Fetveit Arne
Department of General Practice and Community Medicine, University of Oslo, P.O. Box 1130, 0317 Blindern, Oslo, Norway.
Eur J Pediatr. 2008 Jan;167(1):17-27. doi: 10.1007/s00431-007-0577-x. Epub 2007 Sep 2.

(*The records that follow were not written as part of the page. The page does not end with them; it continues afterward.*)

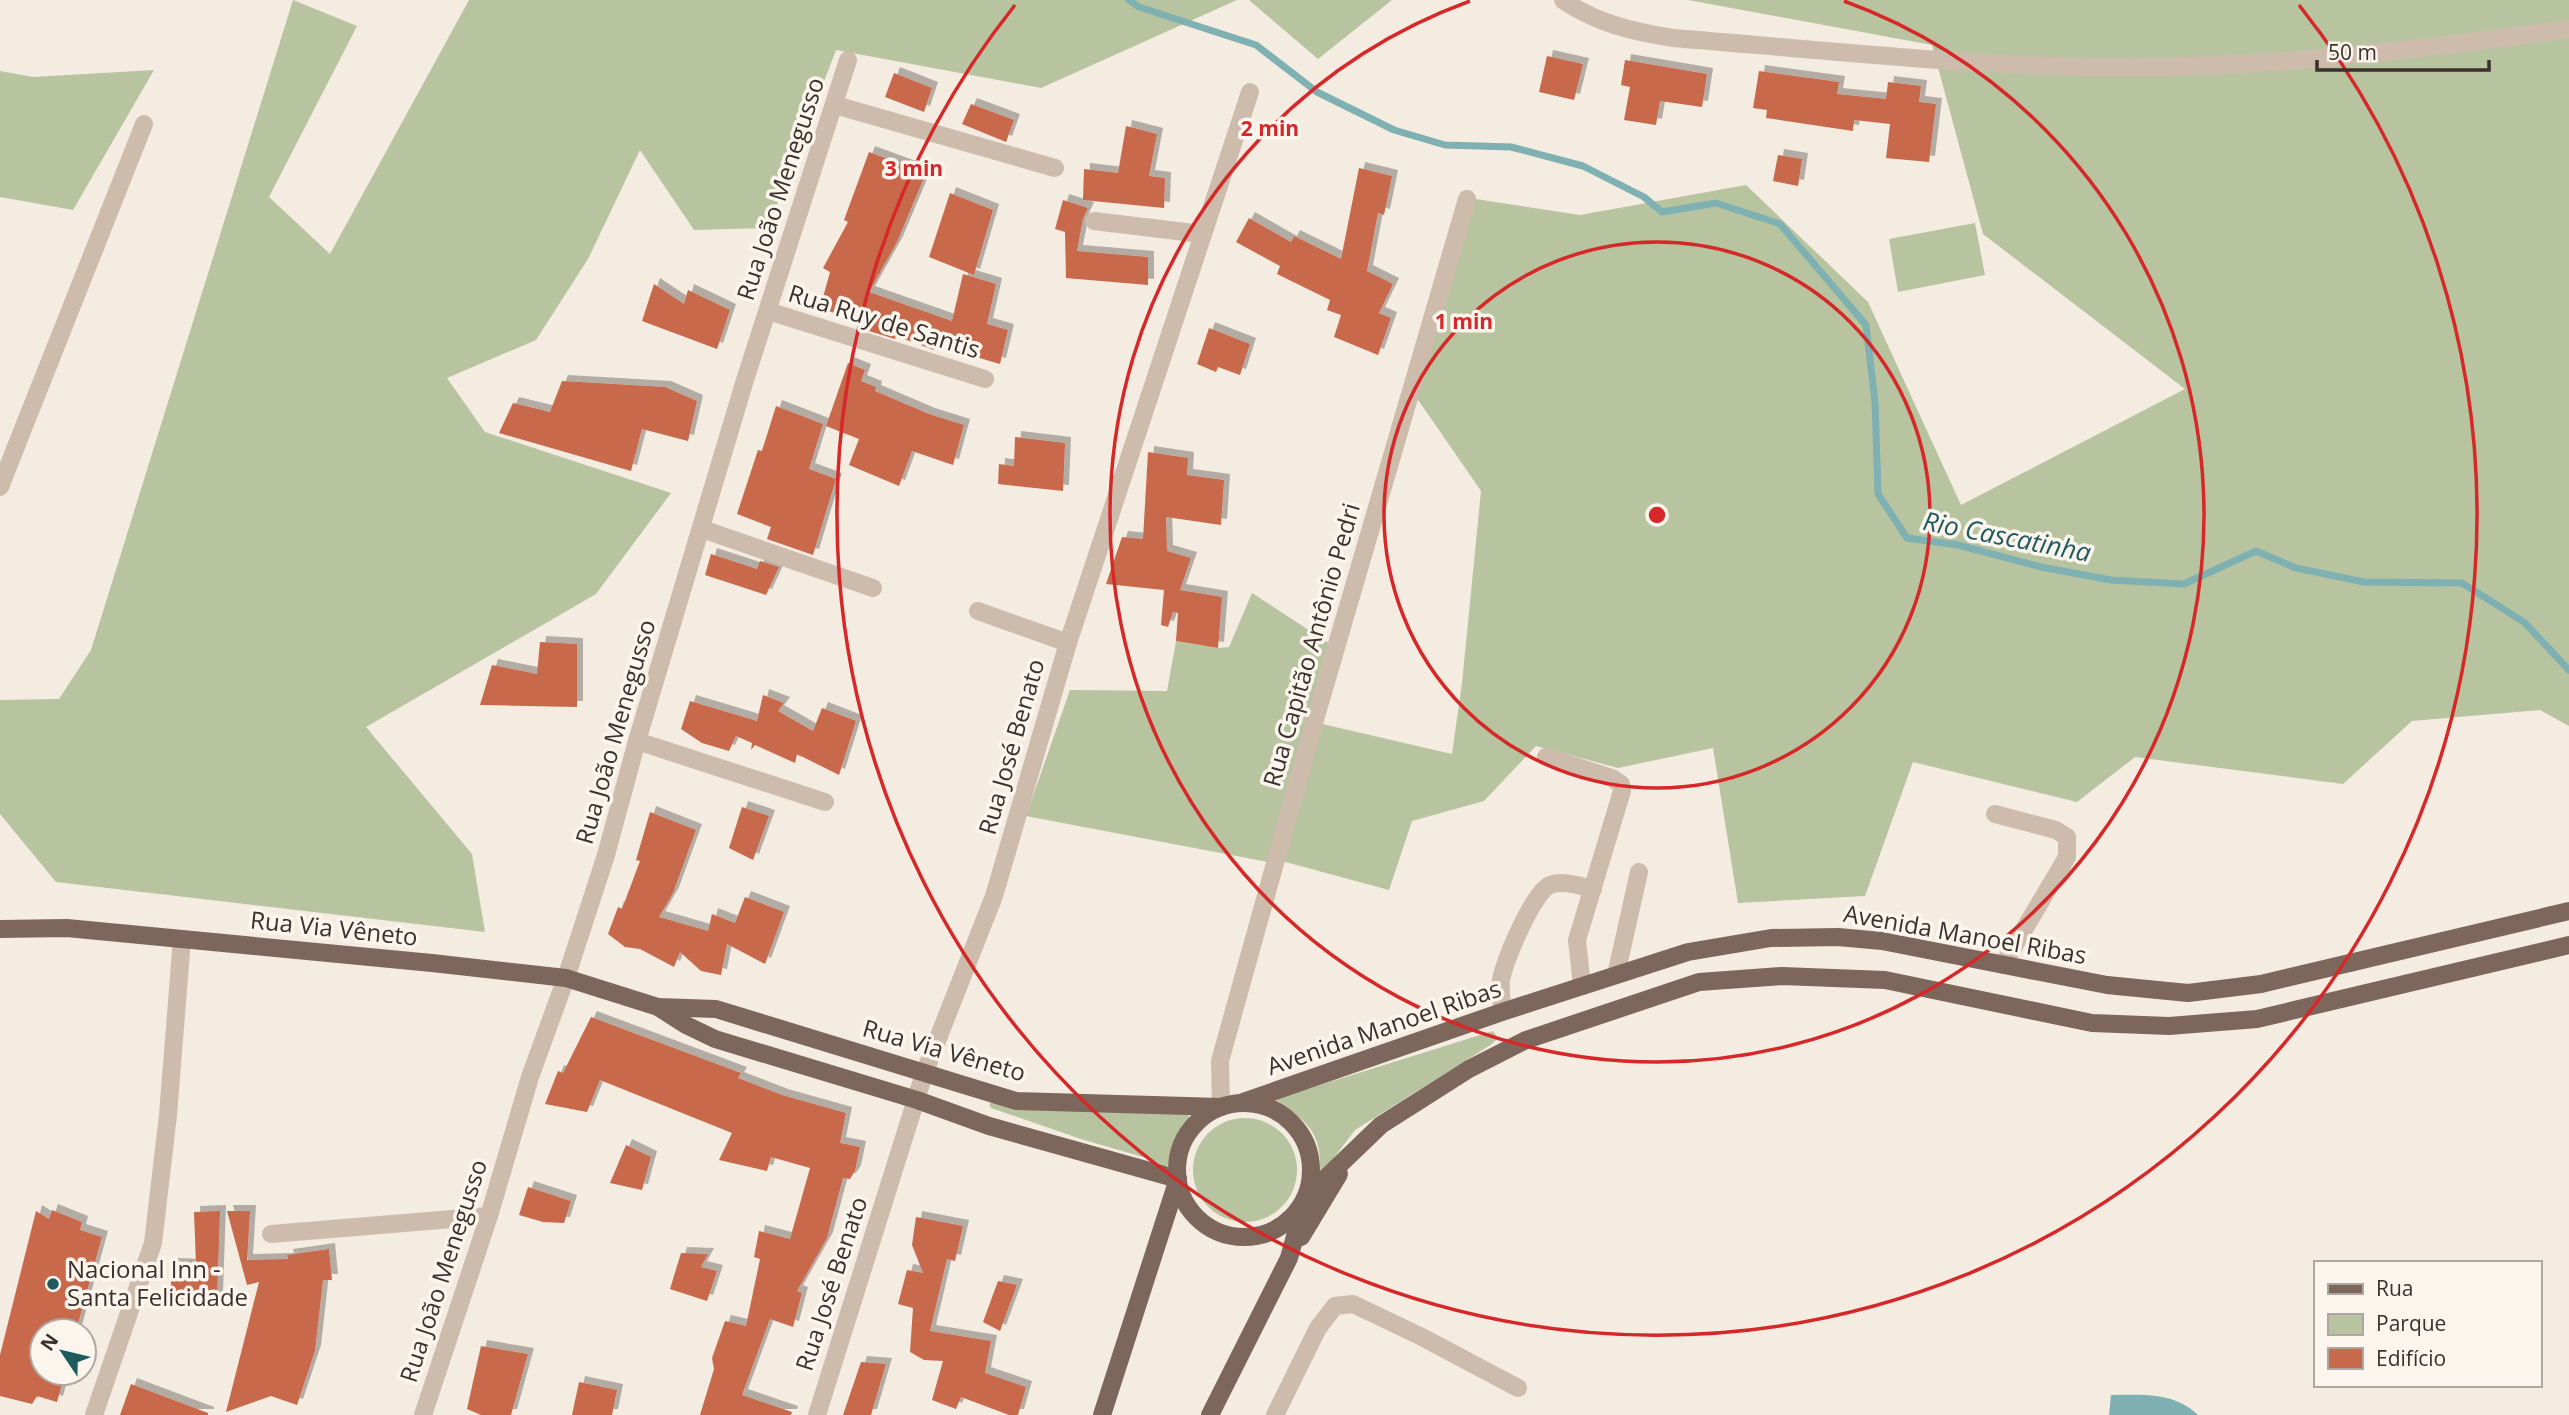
<svg xmlns="http://www.w3.org/2000/svg" width="2569" height="1415" viewBox="0 0 2569 1415" font-family="'Open Sans',sans-serif">
<style>
.green{fill:#b8c4a0}
.water{fill:#7fb0b2}
.lines{fill:none;stroke-linecap:round;stroke-linejoin:round}
.stream{stroke:#7fb0b2;stroke-width:7}
.building{fill:#c8694b;filter:url(#shadow)}
.minor{stroke:#cdbbac;stroke-width:18}
.major{stroke:#7d675c;stroke-width:18}
.ring{fill:none;stroke:#d62828;stroke-width:3.5}
.poi-dot{fill:#1f5a5e;stroke:#fbf5ee;stroke-width:2.5}
.labels{text-anchor:middle;stroke-width:7;stroke-linejoin:round;paint-order:stroke}
.street-label{font-size:24px;fill:#3b302b;stroke:#fbf5ee}
.poi-label{font-size:24px;fill:#3b302b;stroke:#fbf5ee;text-anchor:start}
.water-label{font-size:26px;font-style:italic;fill:#1f5a5e;stroke:#fbf5ee}
.centre{fill:#d62828;stroke:#fbf5ee;stroke-width:3.5}
.ring-label{font-size:21px;text-anchor:middle;font-weight:bold;fill:#d62828;stroke:#fbf5ee;stroke-width:7;stroke-linejoin:round;paint-order:stroke}
</style>
<defs>
<filter id="shadow"><feDropShadow dx="6" dy="-6" stdDeviation="0" flood-color="#0004"/></filter>
</defs>
<rect width="100%" height="100%" fill="#f4ebe1"/>
<!-- green -->
<g class="green">
<path d="M293 0 357 26 269 197 330 254 469 0H1237L1041 88 836 50 768 228 694 230 640 150 588 259 536 340 447 378 485 432 671 493 596 594 366 727 472 854 485 932 56 882 0 814V700L59 699 91 650Z"/>
<path d="M1249 0H1392L1318 59Z"/>
<path d="M1688 0H2569V726L2540 710 2412 721 2343 784 2135 757 2077 802 1913 762 1865 896 1738 903 1713 748 1618 768 1536 746 1484 801 1412 821 1389 890 1278 860 1318 723 1452 754 1462 683 1481 491 1412 391 1469 198 1580 215 1746 185 1868 302 1961 505 2185 389 1983 234 1932 45Z"/>
<path d="M154 70 73 210 0 197V71L33 77Z"/>
<path d="M1975 223 1985 275 1898 292 1889 239Z"/>
<path d="M1252 593 1330 644 1268 862 1026 816 1070 690 1167 691 1176 641 1218 648 1229 647Z"/>
<path d="M1493 1031 1498 1038 1492 1044 1355 1130 1320 1176C1322 1131 1309 1124 1275 1099Z"/>
<path d="M992 1102 1187 1112 1190 1119 1165 1171 1153 1160 1081 1139 991 1108 989 1104Z"/>
<circle cx="1245" cy="1170" r="52"/>
</g>
<!-- water -->
<path class="water" d="M2111 1395C2143 1395 2174 1392 2198 1415H2109Z"/>
<g class="lines">
<!-- stream -->
<path class="stream" d="M1129 0 1139 7 1256 45 1317 92 1394 130 1445 145 1511 147 1583 166 1644 197 1662 212 1716 203 1780 224 1866 325 1875 402 1878 494 1907 538 1958 545 2041 567 2111 580 2184 584 2256 551 2296 568 2364 582 2462 583 2524 622 2569 670"/>
</g>
<!-- building -->
<g class="building">
<path d="M1547 56 1583 64 1574 100 1539 92Z"/>
<path d="M1625 60 1707 74 1702 107 1660 101 1656 125 1624 120 1630 87 1621 85Z"/>
<path d="M1759 71 1839 82 1837 94 1886 99 1888 82 1921 86 1919 102 1936 104 1929 162 1886 158 1890 124 1854 120 1853 131 1766 118 1767 110 1753 108Z"/>
<path d="M894 73 932 88 924 112 885 97Z"/>
<path d="M971 104 1014 120 1006 142 962 124Z"/>
<path d="M1126 126 1157 134 1149 176 1165 178 1164 208 1083 200 1084 169 1118 173Z"/>
<path d="M869 152 926 173 897 242 869 292 952 321 963 274 996 284 987 324 1008 330 1000 364 935 345 934 350 896 336 895 339 869 331 871 326 820 308 830 272 823 268 848 222 844 220Z"/>
<path d="M1778 155 1802 159 1798 186 1773 181Z"/>
<path d="M1359 168 1392 176 1384 215 1378 213 1367 271 1393 284 1379 313 1391 318 1378 355 1334 337 1341 315 1327 310 1330 300 1277 274 1280 266 1236 242 1249 218 1291 242 1294 236 1341 259Z"/>
<path d="M950 193 993 210 974 275 929 257Z"/>
<path d="M1063 200 1088 208 1083 219 1077 251 1148 257V285L1066 278 1065 232 1055 229Z"/>
<path d="M654 284 684 304 688 290 730 310 717 349 642 321Z"/>
<path d="M1209 328 1250 344 1240 375 1218 367 1216 372 1197 364Z"/>
<path d="M848 363 865 370 861 381 876 387 875 391 929 414 964 425 953 465 912 451 899 486 849 465 859 439 826 426Z"/>
<path d="M562 381 665 387 697 401 688 441 642 429 631 471 499 433 513 403 550 412Z"/>
<path d="M776 406 823 424 809 469 836 479 813 555 767 539 771 527 737 514 758 450 762 451Z"/>
<path d="M1015 437 1065 443 1063 491 998 484 999 464 1014 466Z"/>
<path d="M1148 452 1188 458 1187 475 1224 480 1221 525 1166 517 1167 551 1191 558 1180 590 1222 597 1218 648 1176 641 1178 613 1173 612 1168 627 1161 625 1164 590 1106 584 1122 537 1143 539Z"/>
<path d="M711 554 757 569 760 561 779 567 766 595 705 575Z"/>
<path d="M540 642 577 644V707L480 705 492 665 537 674Z"/>
<path d="M763 695 784 703 778 711 813 731 822 708 856 721 839 775 797 754 795 763 755 745 751 750 752 743 736 736 729 751 702 743 681 729 690 701 757 721Z"/>
<path d="M742 807 769 816 753 860 729 848Z"/>
<path d="M650 812 696 830 673 893 659 917 708 931 712 914 735 923 745 897 784 912 765 964 727 944 721 975 701 971 680 952 674 967 640 949 625 947 608 934 618 907 622 909 640 861 636 860Z"/>
<path d="M591 1017 741 1073 738 1078 782 1095 846 1113 840 1143 860 1147 855 1171 850 1179 843 1178 827 1238 797 1291 802 1293 793 1327 770 1319 742 1395 792 1412 791 1415H700L714 1369 712 1358 725 1321 746 1326 760 1259 754 1257 759 1231 790 1239 810 1168 771 1157 767 1171 719 1160 732 1133 600 1080 587 1112 545 1104 558 1071 563 1073Z"/>
<path d="M626 1145 651 1157 642 1190 610 1183Z"/>
<path d="M528 1187 571 1201 564 1223 543 1222 519 1215Z"/>
<path d="M52 1210 82 1222 80 1230 102 1237 76 1331H42V1373H65L57 1402 37 1396 32 1404 0 1396V1355L36 1211 49 1219Z"/>
<path d="M220 1211 217 1299H171V1264L196 1265 194 1212Z"/>
<path d="M227 1211H250L247 1260 288 1259 287 1255 329 1249 332 1280H323L315 1351 297 1405 271 1396 226 1412 259 1282 247 1285Z"/>
<path d="M916 1217 963 1226 955 1261 947 1259 930 1331 991 1341 985 1373 1026 1387 1018 1415H1009L961 1397 956 1409 932 1400 943 1361 924 1360 910 1352 913 1308 898 1304 907 1270 923 1273 912 1245Z"/>
<path d="M681 1253 708 1254 701 1267 717 1271 707 1301 670 1289Z"/>
<path d="M998 1281 1017 1285 1000 1331 983 1322Z"/>
<path d="M481 1346 528 1354 511 1415H481L467 1409Z"/>
<path d="M861 1362 886 1364 871 1415H843Z"/>
<path d="M579 1382 617 1390 612 1415H572Z"/>
<path d="M131 1384 208 1413V1415H120Z"/>
</g>
<g class="lines">
<!-- minor -->
<g class="minor">
<path d="M1563 0C1596 23 1634 32 1673 38 1826 50 1979 68 2132 67 2279 67 2424 49 2569 29"/>
<path d="M835 105 1055 168"/>
<path d="M1094 221 1202 234"/>
<path d="M768 311 985 379"/>
<path d="M0 487 144 124"/>
<path d="M702 529 873 588"/>
<path d="M978 611 1068 643"/>
<path d="M637 741 825 802"/>
<path d="M1546 757 1612 778 1621 784 1622 791 1577 940 1582 986"/>
<path d="M1995 814 2056 830 2067 837V857L2003 965"/>
<path d="M1616 975 1639 872"/>
<path d="M1502 1012C1502 1002 1500 990 1501 980 1505 960 1533 892 1550 885 1564 880 1579 886 1593 889"/>
<path d="M1221 1107 1220 1061 1314 723 1467 199"/>
<path d="M271 1234 489 1216"/>
<path d="M94 1415 153 1243 168 1115 182 939"/>
<path d="M423 1415 489 1216 530 1077 566 978 606 855 637 741 745 380 848 60"/>
<path d="M817 1415 924 1074 994 896 1068 643 1250 92"/>
<path d="M1275 1415 1318 1328 1335 1306 1353 1304 1422 1337 1518 1388"/>
</g>
<!-- major -->
<g class="major">
<path d="M0 929 67 928 432 963 566 978 658 1007 716 1009 1016 1101 1221 1107"/>
<path d="M658 1007 686 1025 715 1039 917 1100 989 1126 1178 1179"/>
<path d="M1243 1102 1502 1012 1688 952 1771 938 1838 937 1882 941 2107 985 2188 993 2261 984 2569 911"/>
<circle cx="1244" cy="1170" r="67"/>
<path d="M1301 1237 1339 1174"/>
<path d="M1102 1415 1178 1179"/>
<path d="M1210 1415 1289 1258 1306 1197 1381 1125 1469 1069 1526 1040 1699 982 1782 976 1885 980 2092 1023 2169 1026 2257 1019 2569 945"/>
</g>
</g>
<!-- distance rings -->
<g class="ring">
<circle cx="1657" cy="515" r="273"/>
<path d="M1844 1A547 547 0 1 1 1470 1"/>
<path d="M2299 5A820 820 0 1 1 1015 5"/>
</g>
<!-- markers -->
<circle class="poi-dot" cx="53" cy="1284" r="7"/>
<g class="labels">
<!-- street labels -->
<g class="street-label">
<text transform="translate(781 189) rotate(-72)" y="8">Rua João Menegusso</text>
<text transform="translate(884 322) rotate(17)" y="8">Rua Ruy de Santis</text>
<text transform="translate(1312 645) rotate(-74)" y="8">Rua Capitão Antônio Pedri</text>
<text transform="translate(616 732) rotate(-74)" y="8">Rua João Menegusso</text>
<text transform="translate(1012 747) rotate(-74)" y="8">Rua José Benato</text>
<text transform="translate(334 929) rotate(6)" y="8">Rua Via Vêneto</text>
<text transform="translate(1965 935) rotate(10)" y="8">Avenida Manoel Ribas</text>
<text transform="translate(1384 1028) rotate(-19)" y="8">Avenida Manoel Ribas</text>
<text transform="translate(944 1051) rotate(16)" y="8">Rua Via Vêneto</text>
<text transform="translate(444 1271) rotate(-72)" y="8">Rua João Menegusso</text>
<text transform="translate(832 1284) rotate(-72)" y="8">Rua José Benato</text>
</g>
<!-- poi labels -->
<g class="poi-label">
<text x="67" y="1278">Nacional Inn -<tspan x="67" dy="28">Santa Felicidade</tspan></text>
</g>
<!-- water labels -->
<g class="water-label">
<text transform="translate(2007 537) rotate(11)" y="9">Rio Cascatinha</text>
</g>
</g>
<circle cx="1657" cy="515" r="10" class="centre"/>
<g class="ring-label">
<text x="1270" y="136">2 min</text>
<text x="914" y="176">3 min</text>
<text x="1464" y="329">1 min</text>
</g>
<!-- legend -->
<rect x="2314" y="1261" width="228" height="126" fill="#fbf5ee" stroke="#aea6a0" stroke-width="2"/>
<rect x="2328" y="1284" width="35" height="10" fill="#7d675c" stroke="#aea6a0" stroke-width="2"/>
<text x="2376" y="1296" font-size="21" fill="#3b302b">Rua</text>
<rect x="2328" y="1314" width="35" height="21" fill="#b8c4a0" stroke="#aea6a0" stroke-width="2"/>
<text x="2376" y="1331" font-size="21" fill="#3b302b">Parque</text>
<rect x="2328" y="1348" width="35" height="21" fill="#c8694b" stroke="#aea6a0" stroke-width="2"/>
<text x="2376" y="1366" font-size="21" fill="#3b302b">Edifício</text>
<!-- north arrow -->
<g transform="translate(63 1352) rotate(305)"><circle r="33" fill="#fbf5ee" stroke="#aea6a0" stroke-width="2"/>
<path d="M0-5L12 26L0 18L-12 26Z" fill="#1f5a5e"/>
<text y="-10" font-size="19" font-weight="bold" text-anchor="middle" fill="#3b302b">N</text>
</g>
<!-- scale -->
<path d="M2317 60v10h172v-10" fill="none" stroke="#3b302b" stroke-width="3.5"/>
<text x="2328" y="60" font-size="21" fill="#3b302b" stroke="#fbf5ee" stroke-width="5" paint-order="stroke">50 m</text>
</svg>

Febrile seizures are the most common form of childhood seizures, affecting 2-5% of all children and usually appearing between 3 months and 5 years of age. Despite its predominantly benign nature, a febrile seizure (FS) is a terrifying experience for most parents. The condition is perhaps one of the most prevalent causes of admittance to pediatric emergency wards worldwide. FS, defined as either simple or complex, may be provoked by any febrile bacterial or (more usually) viral illness. No specific level of fever is required to diagnose FS. It is essential to exclude underlying meningitis in all children with FS, either clinically or, if any doubt remains, by lumbar puncture. There is no evidence, however, to support routine lumbar puncture in all children admitted with simple FS, especially when typical clinical signs of meningitis are lacking. The risk of epilepsy following FS is 1-6%. The association, however small, between FS and epilepsy may demonstrate a genetic link between FS and epilepsy rather than a cause and effect relationship. The effectiveness of prophylactic treatment with medication remains controversial. There is no evidence of the effectiveness of antipyretics in preventing future FS. Prophylactic use of paracetamol, ibuprofen or a combination of both in FS, is thus a questionable practice. There is reason to believe that children who have experienced a simple FS are over-investigated and over-treated. This review aims to provide physicians with adequate knowledge to make rational assessments of children with febrile seizures.
热性惊厥是儿童惊厥最常见的形式,影响2%至5%的儿童,通常出现在3个月至5岁之间。尽管热性惊厥本质上大多为良性,但对大多数家长来说,却是一次可怕的经历。这种情况可能是全球儿科急诊病房最常见的入院原因之一。热性惊厥分为简单型或复杂型,可由任何热性细菌性疾病或(更常见的)病毒性疾病引发。诊断热性惊厥不需要特定的发热程度。对所有热性惊厥患儿,必须通过临床检查排除潜在的脑膜炎,如有任何疑问,则需进行腰椎穿刺。然而,没有证据支持对所有单纯性热性惊厥入院患儿进行常规腰椎穿刺,尤其是在缺乏脑膜炎典型临床体征的情况下。热性惊厥后发生癫痫的风险为1%至6%。热性惊厥与癫痫之间的关联,无论多么微小,可能表明热性惊厥与癫痫之间存在遗传联系,而非因果关系。药物预防性治疗的有效性仍存在争议。没有证据表明退烧药对预防未来热性惊厥有效。因此,在热性惊厥中预防性使用对乙酰氨基酚、布洛芬或两者联用是一种值得怀疑的做法。有理由相信,经历过简单型热性惊厥的儿童受到了过度检查和过度治疗。本综述旨在为医生提供足够的知识,以便对热性惊厥患儿进行合理评估。